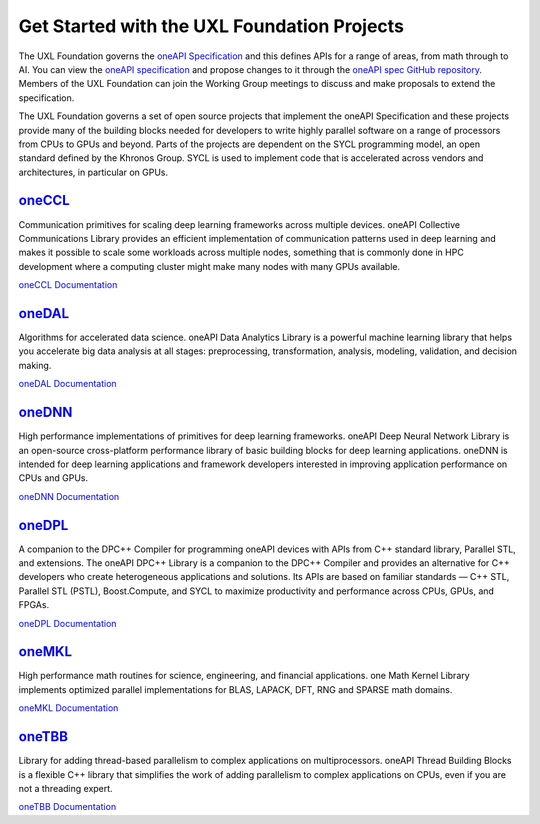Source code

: ============================================
Get Started with the UXL Foundation Projects
============================================

The UXL Foundation governs the `oneAPI Specification`_ and this defines APIs for a range of areas, from math through to AI. You can view the `oneAPI specification`_ and propose changes to it through the `oneAPI spec GitHub repository`_. Members of the UXL Foundation can join the Working Group meetings to discuss and make proposals to extend the specification.

The UXL Foundation governs a set of open source projects that implement the oneAPI Specification and these projects provide many of the building blocks needed for developers to write highly parallel software on a range of processors from CPUs to GPUs and beyond. Parts of the projects are dependent on the SYCL programming model, an open standard defined by the Khronos Group. SYCL is used to implement code that is accelerated across vendors and architectures, in particular on GPUs.

`oneCCL`_
=========

Communication primitives for scaling deep learning frameworks across multiple devices. oneAPI Collective Communications Library provides an efficient implementation of communication patterns used in deep learning and makes it possible to scale some workloads across multiple nodes, something that is commonly done in HPC development where a computing cluster might make many nodes with many GPUs available.

`oneCCL Documentation`_

`oneDAL`_
=========

Algorithms for accelerated data science. oneAPI Data Analytics Library is a powerful machine learning library that helps you accelerate big data analysis at all stages: preprocessing, transformation, analysis, modeling, validation, and decision making.

`oneDAL Documentation`_

`oneDNN`_
=========

High performance implementations of primitives for deep learning frameworks. oneAPI Deep Neural Network Library is an open-source cross-platform performance library of basic building blocks for deep learning applications. oneDNN is intended for deep learning applications and framework developers interested in improving application performance on CPUs and GPUs. 

`oneDNN Documentation`_

`oneDPL`_
=========

A companion to the DPC++ Compiler for programming oneAPI devices with APIs from C++ standard library, Parallel STL, and extensions. The oneAPI DPC++ Library is a companion to the DPC++ Compiler and provides an alternative for C++ developers who create heterogeneous applications and solutions. Its APIs are based on familiar standards — C++ STL, Parallel STL (PSTL), Boost.Compute, and SYCL to maximize productivity and performance across CPUs, GPUs, and FPGAs.

`oneDPL Documentation`_

`oneMKL`_
=========

High performance math routines for science, engineering, and financial applications. one Math Kernel Library implements optimized parallel implementations for BLAS, LAPACK, DFT, RNG and SPARSE math domains.

`oneMKL Documentation`_

`oneTBB`_
=========

Library for adding thread-based parallelism to complex applications on multiprocessors. oneAPI Thread Building Blocks is a flexible C++ library that simplifies the work of adding parallelism to complex applications on CPUs, even if you are not a threading expert. 

`oneTBB Documentation`_

.. _`oneAPI spec GitHub repository`: https://github.com/uxlfoundation/oneAPI-spec
.. _`oneAPI specification`: https://oneapi-spec.uxlfoundation.org/
.. _`oneCCL`: https://github.com/oneapi-src/oneCCL
.. _`oneCCL Documentation`: https://oneapi-src.github.io/oneCCL/
.. _`oneDAL`: https://github.com/oneapi-src/oneDAL
.. _`oneDAL Documentation`: https://oneapi-src.github.io/oneDAL/quick-start.html
.. _`oneDNN`: https://github.com/oneapi-src/oneDNN
.. _`oneDNN Documentation`: https://oneapi-src.github.io/oneDNN/
.. _`oneDPL`: https://github.com/oneapi-src/oneDPL
.. _`oneDPL Documentation`: https://oneapi-src.github.io/oneDPL/
.. _`oneMKL`: https://github.com/oneapi-src/oneMKL/
.. _`oneMKL Documentation`: https://oneapi-src.github.io/oneMKL/
.. _`oneTBB`: https://github.com/oneapi-src/oneTBB
.. _`oneTBB Documentation`: https://oneapi-src.github.io/oneTBB/
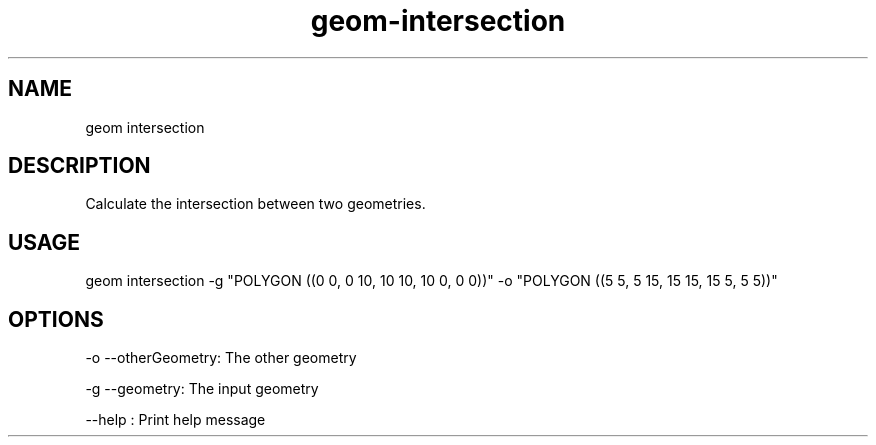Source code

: .TH "geom-intersection" "1" "4 May 2012" "version 0.1"
.SH NAME
geom intersection
.SH DESCRIPTION
Calculate the intersection between two geometries.
.SH USAGE
geom intersection -g "POLYGON ((0 0, 0 10, 10 10, 10 0, 0 0))" -o "POLYGON ((5 5, 5 15, 15 15, 15 5, 5 5))"
.SH OPTIONS
-o --otherGeometry: The other geometry
.PP
-g --geometry: The input geometry
.PP
--help : Print help message
.PP

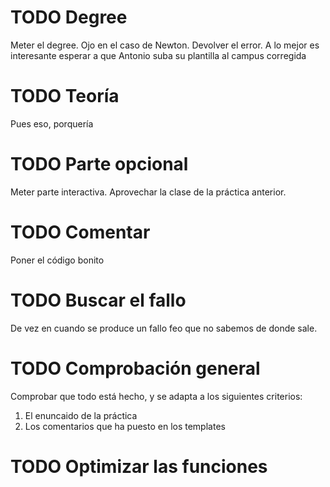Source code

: * TODO Degree
  Meter el degree. Ojo en el caso de Newton. Devolver el error.
  A lo mejor es interesante esperar a que Antonio suba su plantilla al
  campus corregida
* TODO Teoría
  Pues eso, porquería
* TODO Parte opcional
  Meter parte interactiva. Aprovechar la clase de la práctica anterior.
* TODO Comentar
  Poner el código bonito
* TODO Buscar el fallo
  De vez en cuando se produce un fallo feo que no sabemos de donde sale.
* TODO Comprobación general
  Comprobar que todo está hecho, y se adapta a los siguientes criterios:
   1) El enuncaido de la práctica
   2) Los comentarios que ha puesto en los templates
* TODO Optimizar las funciones
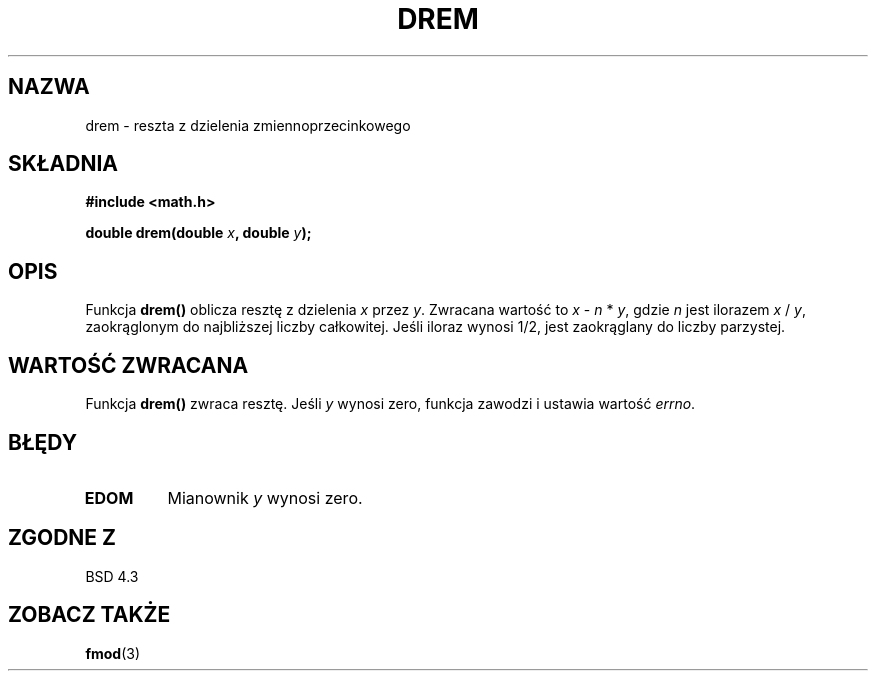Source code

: .\" {PTM/AB/0.1/15-12-1998/"drem - reszta z dzielenia zmiennoprzecinkowego"}
.\" tłumaczenie Adam Byrtek (abyrtek@priv.onet.pl)
.\" Aktualizacja do man-pages 1.45 - A. Krzysztofowicz <ankry@mif.pg.gda.pl>
.\" ------------
.\" Copyright 1993 David Metcalfe (david@prism.demon.co.uk)
.\"
.\" Permission is granted to make and distribute verbatim copies of this
.\" manual provided the copyright notice and this permission notice are
.\" preserved on all copies.
.\"
.\" Permission is granted to copy and distribute modified versions of this
.\" manual under the conditions for verbatim copying, provided that the
.\" entire resulting derived work is distributed under the terms of a
.\" permission notice identical to this one
.\" 
.\" Since the Linux kernel and libraries are constantly changing, this
.\" manual page may be incorrect or out-of-date.  The author(s) assume no
.\" responsibility for errors or omissions, or for damages resulting from
.\" the use of the information contained herein.  The author(s) may not
.\" have taken the same level of care in the production of this manual,
.\" which is licensed free of charge, as they might when working
.\" professionally.
.\" 
.\" Formatted or processed versions of this manual, if unaccompanied by
.\" the source, must acknowledge the copyright and authors of this work.
.\"
.\" References consulted:
.\"     Linux libc source code
.\"     Lewine's _POSIX Programmer's Guide_ (O'Reilly & Associates, 1991)
.\"     386BSD man pages
.\" Modified Sat Jul 24 19:45:03 1993 by Rik Faith (faith@cs.unc.edu)
.\" ------------
.TH DREM 3 1993-06-06 "" "Podręcznik programisty Linuksa"
.SH NAZWA
drem \- reszta z dzielenia zmiennoprzecinkowego
.SH SKŁADNIA
.nf
.B #include <math.h>
.sp
.BI "double drem(double " x ", double " y );
.fi
.SH OPIS
Funkcja \fBdrem()\fP oblicza resztę z dzielenia \fIx\fP przez \fIy\fP.
Zwracana wartość to \fIx\fP - \fIn\fP * \fIy\fP, gdzie \fIn\fP jest ilorazem
\fIx\fP / \fIy\fP, zaokrąglonym do najbliższej liczby całkowitej. Jeśli
iloraz wynosi 1/2, jest zaokrąglany do liczby parzystej.
.SH "WARTOŚĆ ZWRACANA"
Funkcja \fBdrem()\fP zwraca resztę. Jeśli \fIy\fP wynosi zero, funkcja
zawodzi i ustawia wartość \fIerrno\fP.
.SH BŁĘDY
.TP
.B EDOM
Mianownik \fIy\fP wynosi zero.
.SH "ZGODNE Z"
BSD 4.3
.SH "ZOBACZ TAKŻE"
.BR fmod (3)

# Your objective
Check every line of the entries for "make" and report how many lines contain it, without any other words.

# Exercise solution
3